A administração da Ministra do Meio Ambiente e Mudança do Clima, Marina Silva, tem reduzido as taxas de desmatamento, conforme mostram os dados do (Inpe) Instituto Nacional de Pesquisas Espaciais. No entanto, com um sistema de monitoramento que foi desmantelado durante o governo Jair Bolsonaro, com um Congresso Nacional que se opõe a medidas que poderiam conter a devastação, e com um governo Lula que não só evita confrontar a facção reacionária da produção nacional como também pressiona pela exploração de petróleo na costa oceânica amazônica, ela e sua equipe não farão milagres.
Diante de tudo isso, torna-se ainda mais grotesco que o tema esteja praticamente ausente nas eleições municipais.

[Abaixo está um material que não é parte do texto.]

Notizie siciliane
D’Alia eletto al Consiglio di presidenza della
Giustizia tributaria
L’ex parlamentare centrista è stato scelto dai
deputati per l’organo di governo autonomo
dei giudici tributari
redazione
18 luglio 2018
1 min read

Seja nos debates televisivos, nas brigas de rua nas grandes cidades ou na propaganda eleitoral, a impressão é que em outubro escolheremos um Ministro das Relações Exteriores ou um Secretário-Geral da ONU, e não alguém para lidar com os problemas do território em que vivemos.
Aqueles que desejam ganhar ou manter o poder devem ser responsabilizados pelo que planejam fazer para evitar desastres - que, não raro, são vistos como apenas "naturais" na complacência da mídia. Hoje, esse tipo de tópico é um dos primeiros a perder recursos no orçamento quando há necessidade de atender às demandas de aliados.

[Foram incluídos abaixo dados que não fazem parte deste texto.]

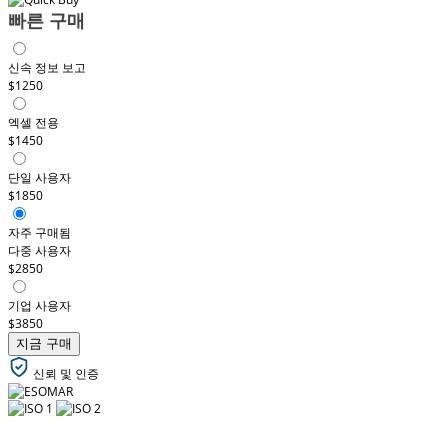
빠른 구매
신속 정보 보고
$1250
엑셀 전용
$1450
단일 사용자
$1850
자주 구매됨
다중 사용자
$2850
기업 사용자
$3850
지금 구매
신뢰 및 인증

Não só. Candidatos precisam dizer como vão adaptar nossa economia para esse novo mundo. Por exemplo, parte da madeira extraída da Amazônia vem para a construção civil do estado e somos grandes consumidores da carne bovina e de matérias-primas produzidas por lá, como minérios e soja. Atividades conectadas com desmatamento e queimadas. Sem contar que hidrelétricas são construídas, impactando o clima, para nos abastecer de energia.
Ao mesmo tempo, milhões de escapamentos de nossos carros, motos e caminhões pioram o efeito estufa, enquanto o aumento da malha de transporte de massa sobre trilhos segue devagar quase parando. E temos uma cobertura vegetal pequena e malcuidada em comparação ao nosso tamanho. São Paulo é vítima do clima, mas também seu algoz.
Há candidatos que não têm ideia do que dizer sobre mudanças climáticas. E evitam falar sobre medidas que possam soar impopulares para seus públicos — como remover famílias de áreas de risco e dizer não ao comportamento predatório de setores da agricultura, extrativismo vegetal, indústria de petróleo e setor imobiliário, que operam sob a lógica de "o clima mudou, mas ainda há tempo". Mas não há tempo.
Para uma parte do eleitorado, parece mais importante que os candidatos a prefeitos e vereadores entreguem entretenimento de baixa qualidade nas eleições. A realidade que sufoca, queima, inunda e mata? Isso não importa. O povo quer ser entretido nas redes porque, para uma parte, "todos são iguais". Como já disse aqui, a realidade só vai se impor quando não houver eletricidade para carregar o telefone.